Run with a custom prompt directory:
uv run python main.py chat \
--pattern react \
--prompt-dir promptsThe fixed mini dataset lives at evals/mini.jsonl. It has eight cases split
into two suites:
| Suite | Cases | Intended comparison |
|---|---|---|
tool_execution |
4 | ReAct, Plan & Solve, LLM Compiler, and REWOO on calculator / local knowledge-base tasks. |
reasoning_enhancement |
4 | Reflection, Reflexion, LATS, and Self-Discovery on revision, self-checking, tradeoff, and exploration tasks. |
Run the full matrix on a real OpenAI-compatible endpoint:
export OPENAI_API_KEY="your-api-key"
export OPENAI_MODEL="your-model-name"
export OPENAI_BASE_URL="https://your-compatible-endpoint.example/v1"

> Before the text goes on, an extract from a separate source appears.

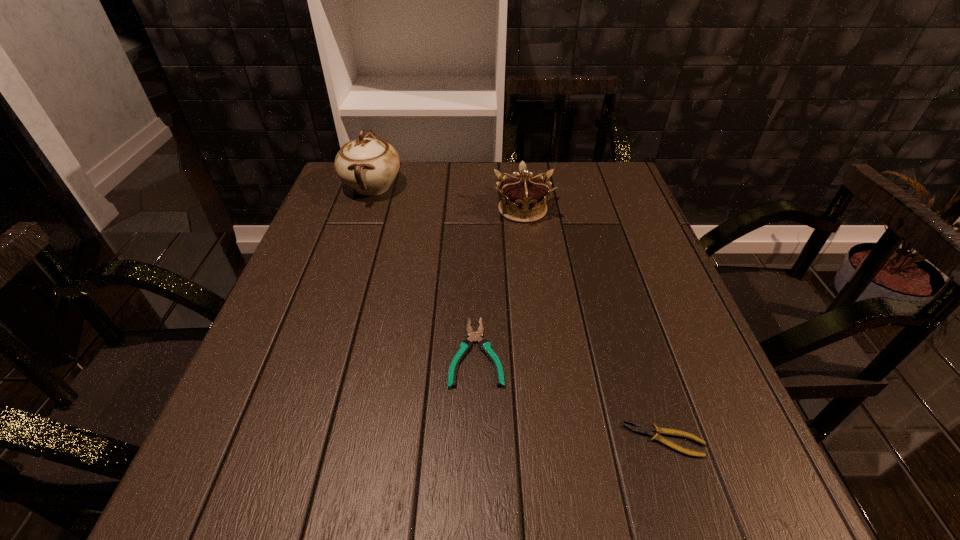
The width and height of the screenshot is (960, 540). In order to click on vacant space that is in between the farther pliers and the nearer pliers in this screenshot , I will do `click(570, 396)`.

Locate an element on the screen. The width and height of the screenshot is (960, 540). the second closest object to the chinaware is located at coordinates (465, 346).

The height and width of the screenshot is (540, 960). Find the location of `object that is the third closest one to the nearest object`. object that is the third closest one to the nearest object is located at coordinates (368, 165).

uv run python main.py eval \
--patterns all \
--concurrency 4 \
--case-timeout 240 \
--request-timeout 120Run only the tool-execution family:
uv run python main.py eval \
--patterns react,plan-solve,llm-compiler,rewoo \
--concurrency 4 \
--case-timeout 240 \
--request-timeout 120Run only the reasoning-enhancement family:
uv run python main.py eval \
--patterns reflection,reflexion,lats,self-discovery \
--concurrency 4 \
--case-timeout 240 \
--request-timeout 120Each run writes:
eval_runs/YYYYMMDD-HHMMSS/
summary.md
summary.csv
raw_results.jsonl
traces/
The table below shows only the preserved 240s qwen3.6-plus run in this
repository:
- Dataset:
evals/mini.jsonl - Patterns: 8
- Model:
qwen3.6-plus - Runs: 64
- Concurrency: 4
- Case timeout: 240s
- Request timeout: 120s
Model-level summary:
| Model | Success | Completed | Runs | Success Rate | Completion Rate | Avg Latency | Avg Tokens | Timeouts |
|---|---|---|---|---|---|---|---|---|
| qwen3.6-plus | 52 | 64 | 64 | 81.25% | 100.00% | 67110 ms | 4407 | 0 |
Pattern-level summary:
| Pattern | Success | Completed | Runs | Success Rate | Avg Latency | Avg Tokens | Tool Calls | Timeouts |
|---|---|---|---|---|---|---|---|---|
| self-discovery | 8 | 8 | 8 | 100.00% | 145836 ms | 9426 | 0 | 0 |
| rewoo | 7 | 8 | 8 | 87.50% | 46090 ms | 2852 | 0 | 0 |
| llm-compiler | 7 | 8 | 8 | 87.50% | 61214 ms | 3701 | 0 | 0 |
| plan-solve | 7 | 8 | 8 | 87.50% | 81307 ms | 5588 | 0 | 0 |
| react | 6 | 8 | 8 | 75.00% | 21755 ms | 1814 | 10 | 0 |
| lats | 6 | 8 | 8 | 75.00% | 67694 ms | 4738 | 0 | 0 |
| reflection | 6 | 8 | 8 | 75.00% | 69842 ms | 4334 | 0 | 0 |
| reflexion | 5 | 8 | 8 | 62.50% | 43146 ms | 2807 | 0 | 0 |
Preserved artifacts:
eval_runs/qwen3.6-plus-concurrent/20260522-182954/summary.mdeval_runs/qwen3.6-plus-concurrent/20260522-182954/summary.csveval_runs/qwen3.6-plus-concurrent/20260522-182954/raw_results.jsonleval_runs/qwen3.6-plus-concurrent/20260522-182954/traces/
The scorer is intentionally small and deterministic: it checks expected strings and records trace metrics such as success, latency, model events, tool calls, token usage, warnings, and timeouts. Treat the benchmark as a learning probe, not as a general leaderboard.
agent_patterns_lab/
cli.py # Typer commands
ui.py # Gradio chat page
llm.py # LangChain ChatOpenAI factory
tools.py # LangChain tool registry and demo tools
schema.py # RunResult, TraceEvent, token aggregation
patterns/ # One LangGraph runner per pattern
docs/
assets/ # README screenshots
agent-patterns-lab-tech-share.zh-CN.md
tests/ # Fake-model tests for every pattern
prompts/ # Editable system/user prompts for every pattern step
evals/mini.jsonl # Fixed mini E2E dataset
eval_runs/ # Preserved benchmark artifacts
main.py # Local command entry point
pyproject.toml # uv-managed dependencies
Each pattern is implemented as a small LangGraph StateGraph. The goal is to
make the control flow visible rather than to hide it behind a larger agent
framework.
The LATS implementation uses a real search tree: each iteration selects a leaf with UCB, expands candidate child nodes, evaluates them, backpropagates scores, and synthesizes the final answer from the best path.
Self-Discovery follows a four-step flow: select relevant reasoning modules, adapt them to the task, operationalize them into a JSON reasoning structure, then fill that structure to answer the concrete task.
The default tools are deliberately small:
calculatorcurrent_timesearch_knowledge_base
Add real tools in agent_patterns_lab/tools.py or pass a custom ToolRegistry
when creating a runner.
uv run pytestThe tests use a scripted fake chat model, so they do not require an API key.